By the way, note, as I marked with a [**], that sometimes a so called SIMD GPGPU compiler can generate code that wil run on both CPUs and GPUs. I.e. a SIMD compiler can generate code that uses CPU SIMD instructiin sets.

But GPUs themselves have special hardware support that runs this SIMD code, appropriately compiled, much faster than it can run on the CPU using CPU SIMD instructions. Most importantly, the GPUs have many more execution units - e.g. a CPU like AMD Bulldoser has 2 sets of 128-bit-wide FMACS, i.e. is capable of doing 8 FMACs per cycle. Times the number of CPUs on a chip - say 8 - giving you maybe 64 per cycle. Whereas a modern GPU may have 2,048 32b FMACs every cycle.
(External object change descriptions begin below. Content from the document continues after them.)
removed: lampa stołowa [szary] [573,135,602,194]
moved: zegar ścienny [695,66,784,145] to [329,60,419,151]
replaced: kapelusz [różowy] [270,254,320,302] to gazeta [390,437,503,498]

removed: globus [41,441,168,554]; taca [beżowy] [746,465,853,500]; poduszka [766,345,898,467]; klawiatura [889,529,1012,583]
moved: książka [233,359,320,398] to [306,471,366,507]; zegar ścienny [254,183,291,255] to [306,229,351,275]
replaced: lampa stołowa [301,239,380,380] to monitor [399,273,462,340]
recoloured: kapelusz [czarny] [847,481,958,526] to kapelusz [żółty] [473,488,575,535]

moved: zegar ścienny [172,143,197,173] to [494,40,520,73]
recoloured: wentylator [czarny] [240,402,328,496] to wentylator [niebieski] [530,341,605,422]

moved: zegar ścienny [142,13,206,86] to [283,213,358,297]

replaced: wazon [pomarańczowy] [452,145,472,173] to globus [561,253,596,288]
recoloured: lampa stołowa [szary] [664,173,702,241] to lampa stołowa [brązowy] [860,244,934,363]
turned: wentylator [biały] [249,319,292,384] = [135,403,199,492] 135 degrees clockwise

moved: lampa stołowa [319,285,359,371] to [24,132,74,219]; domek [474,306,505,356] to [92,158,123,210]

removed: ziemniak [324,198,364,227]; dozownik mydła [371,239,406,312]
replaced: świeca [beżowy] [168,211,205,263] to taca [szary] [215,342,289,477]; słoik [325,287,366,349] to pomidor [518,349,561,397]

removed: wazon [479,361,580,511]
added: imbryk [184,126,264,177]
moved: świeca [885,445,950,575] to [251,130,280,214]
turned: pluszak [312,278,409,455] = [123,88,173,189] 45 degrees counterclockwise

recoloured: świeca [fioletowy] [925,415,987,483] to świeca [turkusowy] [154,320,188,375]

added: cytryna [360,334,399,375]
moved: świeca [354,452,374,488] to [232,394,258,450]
Even if running at 1/2 or 1/4 the clock rate, that's a big difference.

How can the GPUs have so much more hardware? Well, first, they are usually bigger chips than the CPU. But, also, they tend not to spend (some say "waste") hardware on things like big caches and out-of-order execution that CPUs spend it on. CPUs try to make one or a few computations fast, whereas GPUs do many computations in parallel, but individually slower than the CPU. Still, the total number of computations that the GPU can do per second is much higher than a CPU can do.

The FGPUs have other hardware optimizations. For example, they run many more threads than a CPU. Whereas an Intel CPU has 2 hyperthreads per CPU, giving you 16 threads on an 8 CPU core chip, a GPU may have hundreds. And so on.

Most interesting to me as a computer architect, many GPUs have special hardware support for SIMD control flow. They make manipulating those masks much more efficient than on a CPU running SSE.

And so on.


Anyway, I hope that I have made my point

  • While you do have to write SIMD code to run on a GPGPU system (like OpenCL).

  • You should not confuse this sort of SIMD with the SIMD code you have to write to take advantage of Intel SSE.

It's much cleaner.

More and more compilers are allowing the same code to run on both DCPU and GPU. I.e. they are increasingly supporting the clean "real SIMD" coding style, rather than the fake "pseudo-SIMD" coding style that has been necessary to take advantage of MMX and SSE and AVX up til now. This is good - such code is equally "nice" to program on both CPU and GPU. But the GPU often runs it much faster. There's a paper by Intel called "Debunking the 100X GPU vs. CPU myth: an evaluation of throughput computing on CPU and GPU", http://www.hwsw.hu/kepek/hirek/2010/06/p451-lee.pdf. It says GPUs are "only" 2.5X faster on average. But that's after a lot of aggressive optimization. The GPU code is often easier to write. And I don't know about you, but I think "only" 2.5X faster is not that much to sneeze at. Especially since the GPGPU code is often easier to read.

Now, there's no free lunch. If your code is naturally data parallel, great. But some coede is not. That can be a pain.

And, like all machines, GPUs have their quirks.

But if your code is naturally data parallel, you may get great speedups, with code that is much more readable.

I'm a CPU designer. I expect to borrow lots of ideas from GPUs to male CPUs run faster, and vice versa.